#### Try it
Each line of the records below needs repeating exactly. Skip the pictures.

#### Dataset entries
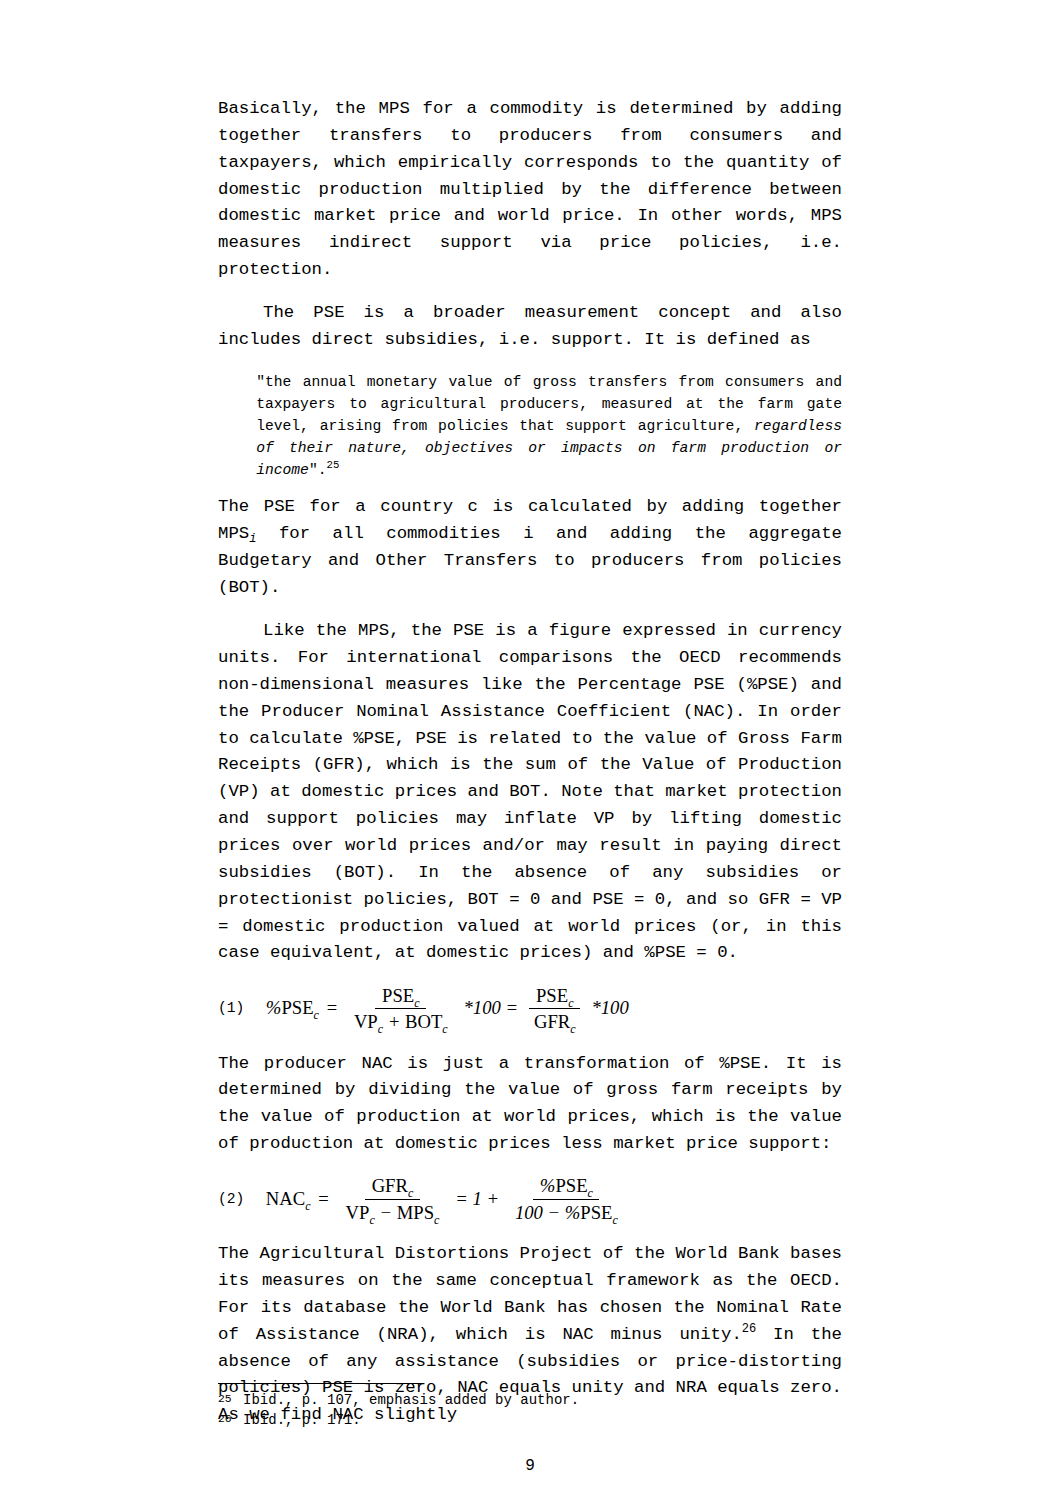Basically, the MPS for a commodity is determined by adding together transfers to producers from consumers and taxpayers, which empirically corresponds to the quantity of domestic production multiplied by the difference between domestic market price and world price. In other words, MPS measures indirect support via price policies, i.e. protection.
The PSE is a broader measurement concept and also includes direct subsidies, i.e. support. It is defined as
"the annual monetary value of gross transfers from consumers and taxpayers to agricultural producers, measured at the farm gate level, arising from policies that support agriculture, regardless of their nature, objectives or impacts on farm production or income".25
The PSE for a country c is calculated by adding together MPSi for all commodities i and adding the aggregate Budgetary and Other Transfers to producers from policies (BOT).
Like the MPS, the PSE is a figure expressed in currency units. For international comparisons the OECD recommends non-dimensional measures like the Percentage PSE (%PSE) and the Producer Nominal Assistance Coefficient (NAC). In order to calculate %PSE, PSE is related to the value of Gross Farm Receipts (GFR), which is the sum of the Value of Production (VP) at domestic prices and BOT. Note that market protection and support policies may inflate VP by lifting domestic prices over world prices and/or may result in paying direct subsidies (BOT). In the absence of any subsidies or protectionist policies, BOT = 0 and PSE = 0, and so GFR = VP = domestic production valued at world prices (or, in this case equivalent, at domestic prices) and %PSE = 0.
(1)
%PSE c = PSE c VP c + BOT c *100 = PSE c GFR c *100
The producer NAC is just a transformation of %PSE. It is determined by dividing the value of gross farm receipts by the value of production at world prices, which is the value of production at domestic prices less market price support:
(2)
NAC c = GFR c VP c − MPS c = 1 + %PSE c 100 − %PSE c
The Agricultural Distortions Project of the World Bank bases its measures on the same conceptual framework as the OECD. For its database the World Bank has chosen the Nominal Rate of Assistance (NRA), which is NAC minus unity.26 In the absence of any assistance (subsidies or price-distorting policies) PSE is zero, NAC equals unity and NRA equals zero. As we find NAC slightly
25 Ibid., p. 107, emphasis added by author.
26 Ibid., p. 171.
9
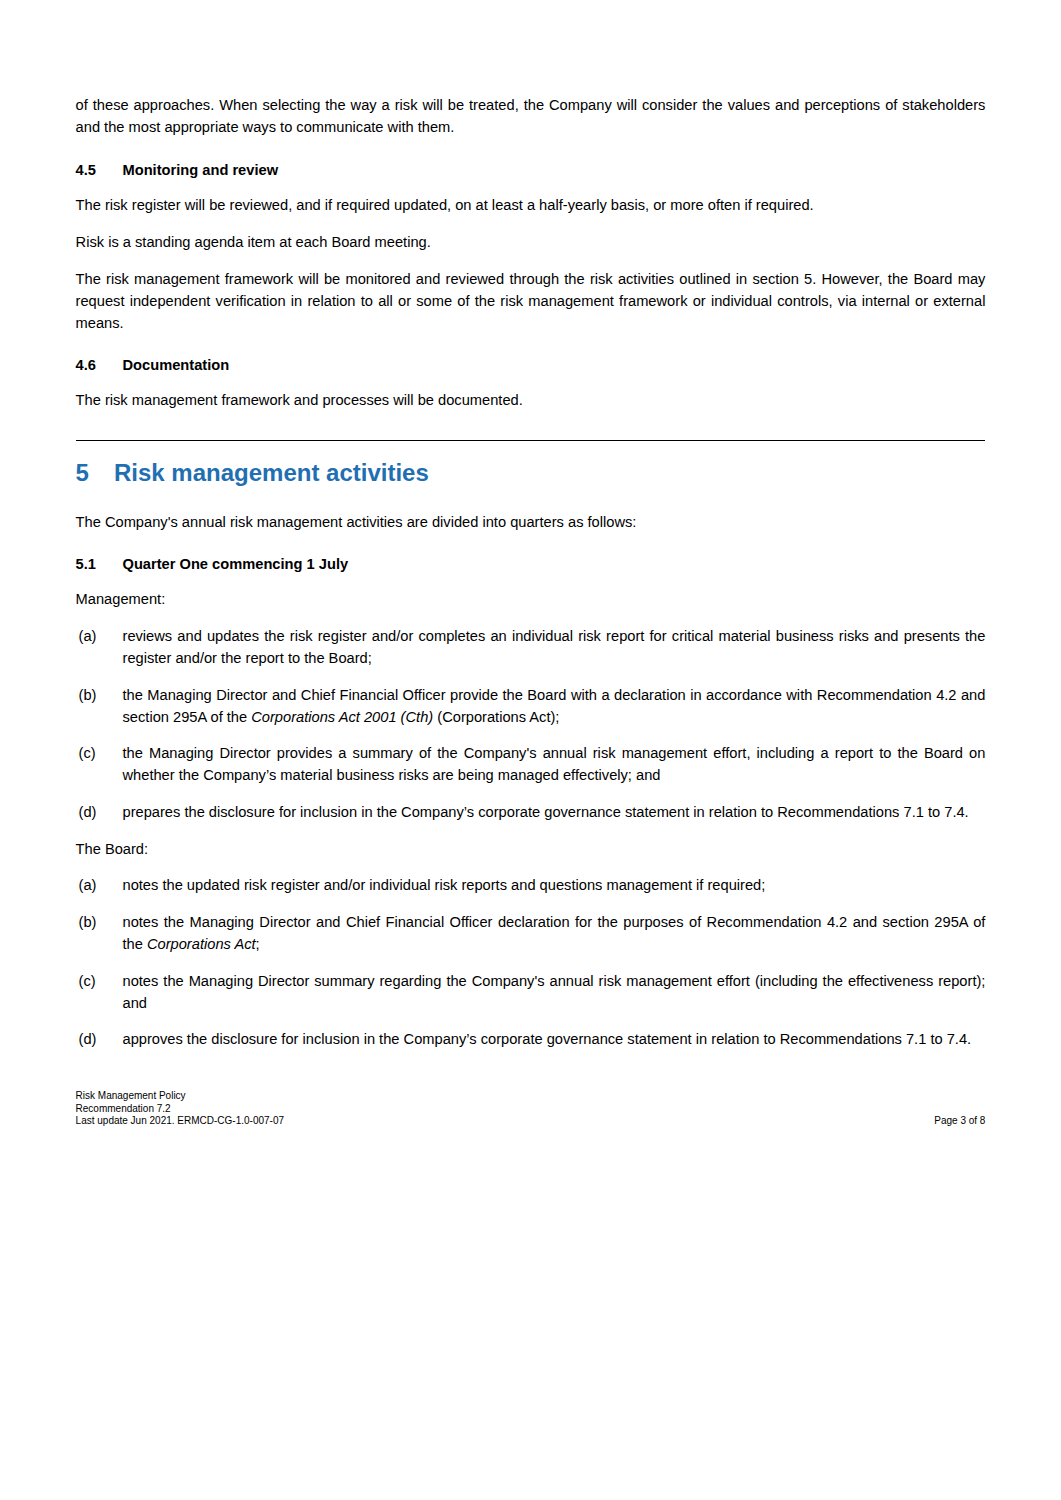of these approaches. When selecting the way a risk will be treated, the Company will consider the values and perceptions of stakeholders and the most appropriate ways to communicate with them.
4.5
Monitoring and review
The risk register will be reviewed, and if required updated, on at least a half-yearly basis, or more often if required.
Risk is a standing agenda item at each Board meeting.
The risk management framework will be monitored and reviewed through the risk activities outlined in section 5. However, the Board may request independent verification in relation to all or some of the risk management framework or individual controls, via internal or external means.
4.6
Documentation
The risk management framework and processes will be documented.
5 Risk management activities
The Company's annual risk management activities are divided into quarters as follows:
5.1
Quarter One commencing 1 July
Management:
(a)
reviews and updates the risk register and/or completes an individual risk report for critical material business risks and presents the register and/or the report to the Board;
(b)
the Managing Director and Chief Financial Officer provide the Board with a declaration in accordance with Recommendation 4.2 and section 295A of the Corporations Act 2001 (Cth) (Corporations Act);
(c)
the Managing Director provides a summary of the Company's annual risk management effort, including a report to the Board on whether the Company’s material business risks are being managed effectively; and
(d)
prepares the disclosure for inclusion in the Company’s corporate governance statement in relation to Recommendations 7.1 to 7.4.
The Board:
(a)
notes the updated risk register and/or individual risk reports and questions management if required;
(b)
notes the Managing Director and Chief Financial Officer declaration for the purposes of Recommendation 4.2 and section 295A of the Corporations Act;
(c)
notes the Managing Director summary regarding the Company's annual risk management effort (including the effectiveness report); and
(d)
approves the disclosure for inclusion in the Company’s corporate governance statement in relation to Recommendations 7.1 to 7.4.
Risk Management Policy
Recommendation 7.2
Last update Jun 2021. ERMCD-CG-1.0-007-07 Page 3 of 8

#### Exercise result
Basically, the MPS for a commodity is determined by adding together transfers to producers from consumers and taxpayers, which empirically corresponds to the quantity of domestic production multiplied by the difference between domestic market price and world price. In other words, MPS measures indirect support via price policies, i.e. protection.
The PSE is a broader measurement concept and also includes direct subsidies, i.e. support. It is defined as
"the annual monetary value of gross transfers from consumers and taxpayers to agricultural producers, measured at the farm gate level, arising from policies that support agriculture, regardless of their nature, objectives or impacts on farm production or income".25
The PSE for a country c is calculated by adding together MPSi for all commodities i and adding the aggregate Budgetary and Other Transfers to producers from policies (BOT).
Like the MPS, the PSE is a figure expressed in currency units. For international comparisons the OECD recommends non-dimensional measures like the Percentage PSE (%PSE) and the Producer Nominal Assistance Coefficient (NAC). In order to calculate %PSE, PSE is related to the value of Gross Farm Receipts (GFR), which is the sum of the Value of Production (VP) at domestic prices and BOT. Note that market protection and support policies may inflate VP by lifting domestic prices over world prices and/or may result in paying direct subsidies (BOT). In the absence of any subsidies or protectionist policies, BOT = 0 and PSE = 0, and so GFR = VP = domestic production valued at world prices (or, in this case equivalent, at domestic prices) and %PSE = 0.
(1)
%PSE c = PSE c VP c + BOT c *100 = PSE c GFR c *100
The producer NAC is just a transformation of %PSE. It is determined by dividing the value of gross farm receipts by the value of production at world prices, which is the value of production at domestic prices less market price support:
(2)
NAC c = GFR c VP c − MPS c = 1 + %PSE c 100 − %PSE c
The Agricultural Distortions Project of the World Bank bases its measures on the same conceptual framework as the OECD. For its database the World Bank has chosen the Nominal Rate of Assistance (NRA), which is NAC minus unity.26 In the absence of any assistance (subsidies or price-distorting policies) PSE is zero, NAC equals unity and NRA equals zero. As we find NAC slightly
25 Ibid., p. 107, emphasis added by author.
26 Ibid., p. 171.
9
of these approaches. When selecting the way a risk will be treated, the Company will consider the values and perceptions of stakeholders and the most appropriate ways to communicate with them.
4.5
Monitoring and review
The risk register will be reviewed, and if required updated, on at least a half-yearly basis, or more often if required.
Risk is a standing agenda item at each Board meeting.
The risk management framework will be monitored and reviewed through the risk activities outlined in section 5. However, the Board may request independent verification in relation to all or some of the risk management framework or individual controls, via internal or external means.
4.6
Documentation
The risk management framework and processes will be documented.
5 Risk management activities
The Company's annual risk management activities are divided into quarters as follows:
5.1
Quarter One commencing 1 July
Management:
(a)
reviews and updates the risk register and/or completes an individual risk report for critical material business risks and presents the register and/or the report to the Board;
(b)
the Managing Director and Chief Financial Officer provide the Board with a declaration in accordance with Recommendation 4.2 and section 295A of the Corporations Act 2001 (Cth) (Corporations Act);
(c)
the Managing Director provides a summary of the Company's annual risk management effort, including a report to the Board on whether the Company’s material business risks are being managed effectively; and
(d)
prepares the disclosure for inclusion in the Company’s corporate governance statement in relation to Recommendations 7.1 to 7.4.
The Board:
(a)
notes the updated risk register and/or individual risk reports and questions management if required;
(b)
notes the Managing Director and Chief Financial Officer declaration for the purposes of Recommendation 4.2 and section 295A of the Corporations Act;
(c)
notes the Managing Director summary regarding the Company's annual risk management effort (including the effectiveness report); and
(d)
approves the disclosure for inclusion in the Company’s corporate governance statement in relation to Recommendations 7.1 to 7.4.
Risk Management Policy
Recommendation 7.2
Last update Jun 2021. ERMCD-CG-1.0-007-07 Page 3 of 8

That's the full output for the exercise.